Homeschooling advocates give it the highest marks for allowing parents control over to what their children are exposed.
A majority of Affluent households surveyed by Spectrem’s Millionaire Corner do not approve of homeschooling, but for several segments of the population it is given extra credit.
Nearly six-in-ten (56 percent) of Affluent households overall said they do not approve of homeschooling, but among the 44 percent who do, homeschooling gets the highest marks for allowing parents control over to what their children are exposed (59 percent). This is especially appreciated in households with a net worth of to $500,000 (68 percent) compared with their wealthier counterparts (56 percent of Millionaires).

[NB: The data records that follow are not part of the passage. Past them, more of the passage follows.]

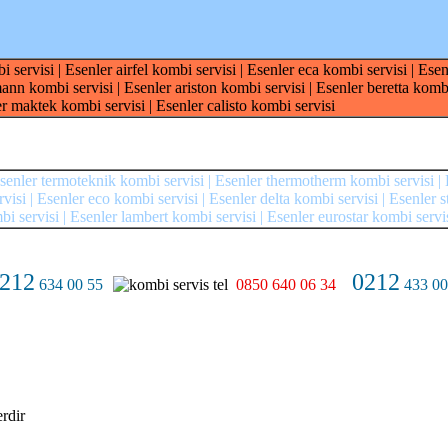
 servisi | Esenler airfel kombi servisi | Esenler eca kombi servisi | Es
ann kombi servisi | Esenler ariston kombi servisi | Esenler beretta kombi 
r maktek kombi servisi | Esenler calisto kombi servisi
 Esenler termoteknik kombi servisi | Esenler thermotherm kombi servisi |
isi | Esenler eco kombi servisi | Esenler delta kombi servisi | Esenler s
i servisi | Esenler lambert kombi servisi | Esenler eurostar kombi servi
212
0212
634 00 55
0850 640 06 34
433 00
erdir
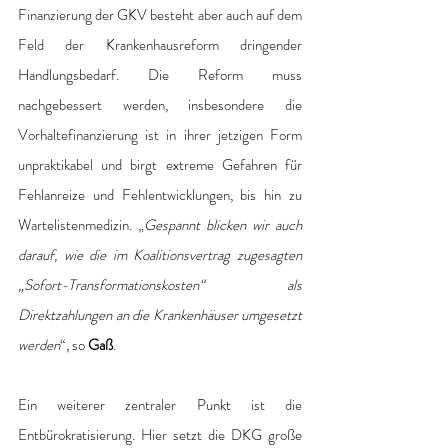
Finanzierung der GKV besteht aber auch auf dem 
Feld der Krankenhausreform dringender 
Handlungsbedarf. Die Reform muss 
nachgebessert werden, insbesondere die 
Vorhaltefinanzierung ist in ihrer jetzigen Form 
unpraktikabel und birgt extreme Gefahren für 
Fehlanreize und Fehlentwicklungen, bis hin zu 
Wartelistenmedizin. „
Gespannt blicken wir auch 
darauf, wie die im Koalitionsvertrag zugesagten 
„Sofort-Transformationskosten“ als 
Direktzahlungen an die Krankenhäuser umgesetzt 
werden
“, so 
Gaß
. 
Ein weiterer zentraler Punkt ist die 
Entbürokratisierung. Hier setzt die DKG große 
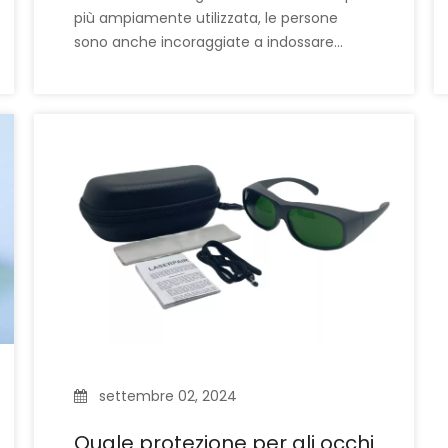
più ampiamente utilizzata, le persone
sono anche incoraggiate a indossare
occhiali di sicurezza laser quando
utilizzano i laser o utilizzano
apparecchiature laser. Essendo un
importante dispositivo di protezione per la
protezione degli occhi, gli occhiali di
sicurezza laser sono disponibili in molti tipi,
in particolare occhiali laser con diverse
caratteristiche
settembre 02, 2024
Quale protezione per gli occhi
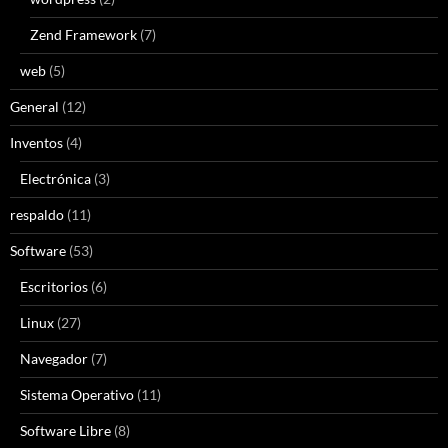
Zend Framework
(7)
web
(5)
General
(12)
Inventos
(4)
Electrónica
(3)
respaldo
(11)
Software
(53)
Escritorios
(6)
Linux
(27)
Navegador
(7)
Sistema Operativo
(11)
Software Libre
(8)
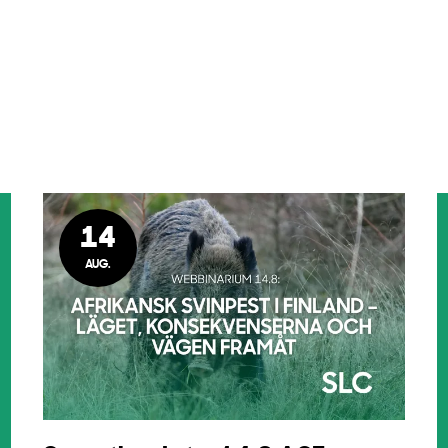
14
AUG.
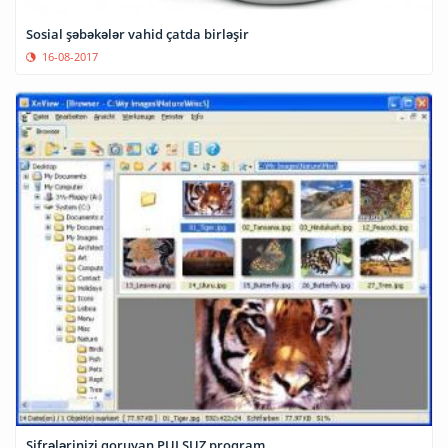
Sosial şəbəkələr vahid çatda birləşir
16-08-2017
Şifrələrinizi qoruyan PULSUZ proqram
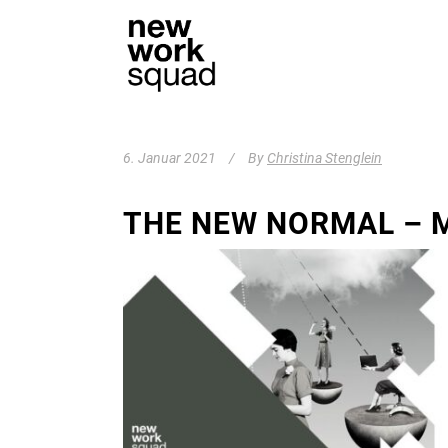
6. Januar 2021
By
Christina Stenglein
THE NEW NORMAL – M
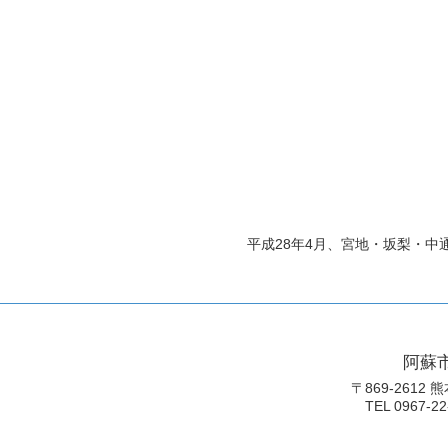
平成28年4月、宮地・坂梨・
阿蘇
〒869-2612
TEL 0967-22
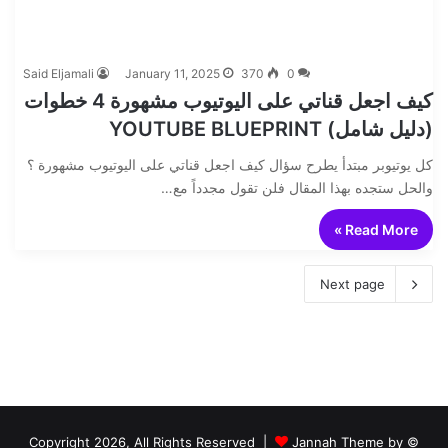
Said Eljamali
January 11, 2025
370
0
كيف اجعل قناتي على اليوتيوب مشهورة 4 خطوات
(دليل شامل) YOUTUBE BLUEPRINT
كل يوتيوبر مبتدأ يطرح سؤال كيف اجعل قناتي على اليوتيوب مشهورة ؟
والحل ستجده بهذا المقال فلن تقول مجدداً مع…
Read More »
Next page
Jannah Theme by
© Copyright 2026, All Rights Reserved |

Homeschooled students, as defined by the U.S. Department of Education, are school-age children (ages 5–17) in a grade equivalent to at least kindergarten and not higher than 12th grade who receive instruction at home instead of at a public or private school either all or most of the time. Approximately 3 percent of the school-age population was homeschooled in the 2011–12 school year.
The highest percentage of homeschooled children were white (68 percent), followed by Hispanic (15 percent), Black (8 percent), or Asian or Pacific Islander (4 percent). As with the Affluent households Millionaire Corner surveyed, the highest percentage of homeschooled students’ parents (91 percent) said that they were most concerned about the environment of other schools.
Across age groups, Gen X parents ages 41-50 were most likely to say they approve of homeschooling (53 percent), compared with Millennials who were most likely to disapprove (61 percent). Gen Xers were also most likely to say they like the parental control homeschooling gives them.
There was also an abyss between Affluent liberals who disapprove (71 percent) of homeschooling and their conservative counterparts who do (60 percent).
In addition to parental control, why do Affluent homeschool advocates prefer this educational option? Almost six-in-ten (56 percent) said it allows their children to work at their own pace, while 43 percent cited faith-based inspiration. Four-in-ten said it keeps children from bad influences as well as provides them with a better education. Thirty-six percent said it reduces exposure to bullying.
These factors are most appreciated in conservative households. Nearly 70 percent advocate homeschooling as a means of parental control over what their children are exposed to, while 55 percent (vs. the 39 percent of Affluent respondents overall) champion it as a way to keep their children from bad influences. A majority (51 percent) believe it gives their children a better education.